## Prompt 1
In the Meistersinger post, how much music does the writer say Wagner tacks on without an interval after roughly two and a half hours?

## Excerpted passage
################

Wednesday, 12 May 2010
Meistersinger - Act Three - Week Three
And the winner is...?
Sartorial elegance is in the eye of the beholder. For some it's in the cut of a suit. For others it's the quality of the fabric. For myself it's the air work in a pair of inflatable trousers that counts. If the length of the final act of DMvN is anything to go by Wagner was blessed with buns of Rheingold. I shudder to think which region of the periodic table his bladder called home.
Having encountered the final hurdle in DMvN I am worried that a fair few people may miss the ending. It seems slightly topsy-turvy of Wagner, in my unqualified opinion, that after roughly two and a half hours of music he should go and tack on another two hours without an interval. What about the ice cream sellers? Does anyone care about them? Oh, the humanity! But seriously (lower the voice in your mind please) it's inevitable that for some people nature will call and the understandable policy of once you're out you're out comes into play. The result? They will have to see the rest of the action via a TV link. Anyone who has had to watch an opera in this way can attest that although you get to see and hear what's going on inside the hall it's a poor relation of the real thing.
This segues clumsily into the nub of this preamble. It may prove unfeasible to opera houses on this revolving rock of ours, but for the courtesy of patrons barred from re-entry and doomed to orbiting walkways in search of a TV screen, couldn't there be at least one glassed-in viewing area with sound pumped in so that people who've Jack Londoned it for a few minutes can see the performance with their own eyes, and not a camera that shrinks everyone to the size of blurred shrunken fingers?
I know that there would be difficulties in altering the interiors of houses for many reasons, but it would give off the right vibes in my book if an effort were made in this direction. It seems unfair that people who pay to see an opera are penalised because they don't try to surreptitiously pee in a polystyrene cup in public.
Just a thought.
***** Spoiler Warning *****
In Sinatra style I've reached the end of a journey through a drapes department, but I've still got one final song to sing. Ladies and Gentlemen, this one's for you.

################

## Given information
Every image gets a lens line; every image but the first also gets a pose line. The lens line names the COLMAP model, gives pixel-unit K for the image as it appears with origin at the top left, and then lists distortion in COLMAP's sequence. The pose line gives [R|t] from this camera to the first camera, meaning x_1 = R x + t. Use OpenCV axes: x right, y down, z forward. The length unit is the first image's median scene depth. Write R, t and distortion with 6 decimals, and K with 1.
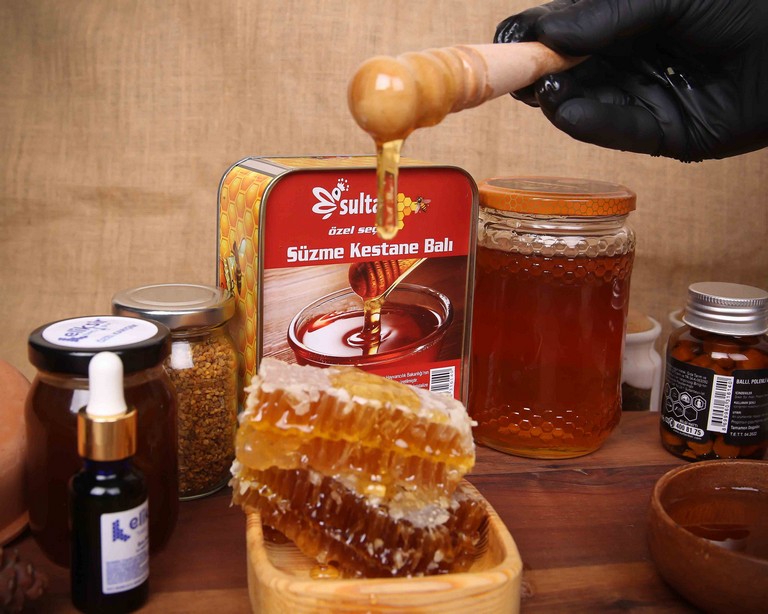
lens RADIAL K [[959.8, 0, 337.2], [0, 959.8, 258.9], [0, 0, 1]] dist [-0.084012, 0.000000]
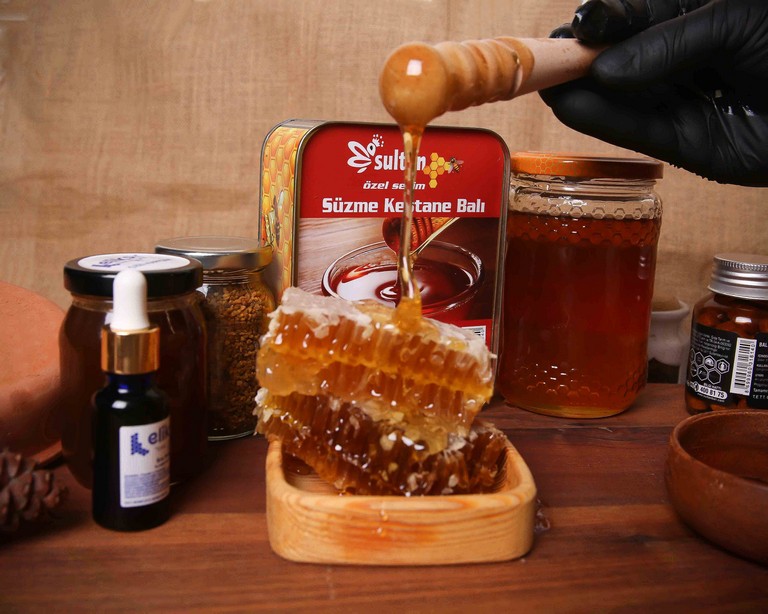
lens RADIAL K [[865.1, 0, 383.4], [0, 865.1, 280.3], [0, 0, 1]] dist [-0.084061, 0.000000]
pose [[0.999353, 0.020356, -0.029640, 0.041578], [-0.020938, 0.999591, -0.019483, 0.089806], [0.029231, 0.020091, 0.999371, 0.063582]]
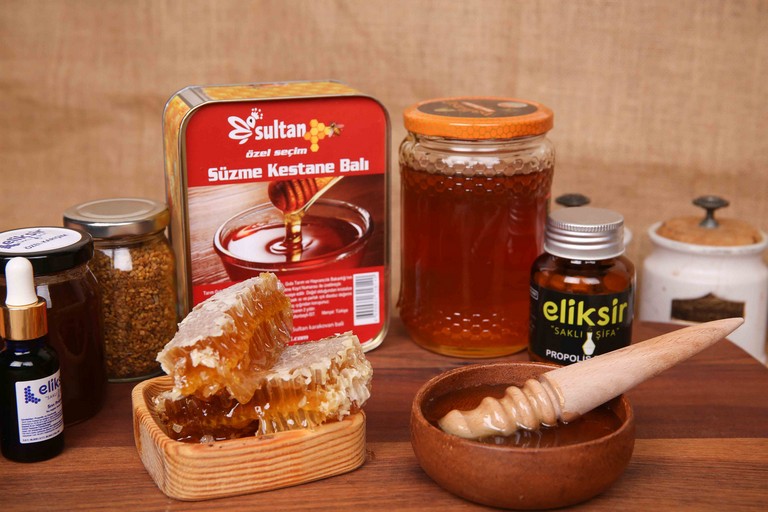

################

## Prompt 2
Please copy the rows word for word, covering the stretch from the start of the rows through the line that contains "dist [-0.084061, 0.000000]", and leave out the pictures.

## Response box 1
Another two hours

## Response box 2
Every image gets a lens line; every image but the first also gets a pose line. The lens line names the COLMAP model, gives pixel-unit K for the image as it appears with origin at the top left, and then lists distortion in COLMAP's sequence. The pose line gives [R|t] from this camera to the first camera, meaning x_1 = R x + t. Use OpenCV axes: x right, y down, z forward. The length unit is the first image's median scene depth. Write R, t and distortion with 6 decimals, and K with 1.
lens RADIAL K [[959.8, 0, 337.2], [0, 959.8, 258.9], [0, 0, 1]] dist [-0.084012, 0.000000]
lens RADIAL K [[865.1, 0, 383.4], [0, 865.1, 280.3], [0, 0, 1]] dist [-0.084061, 0.000000]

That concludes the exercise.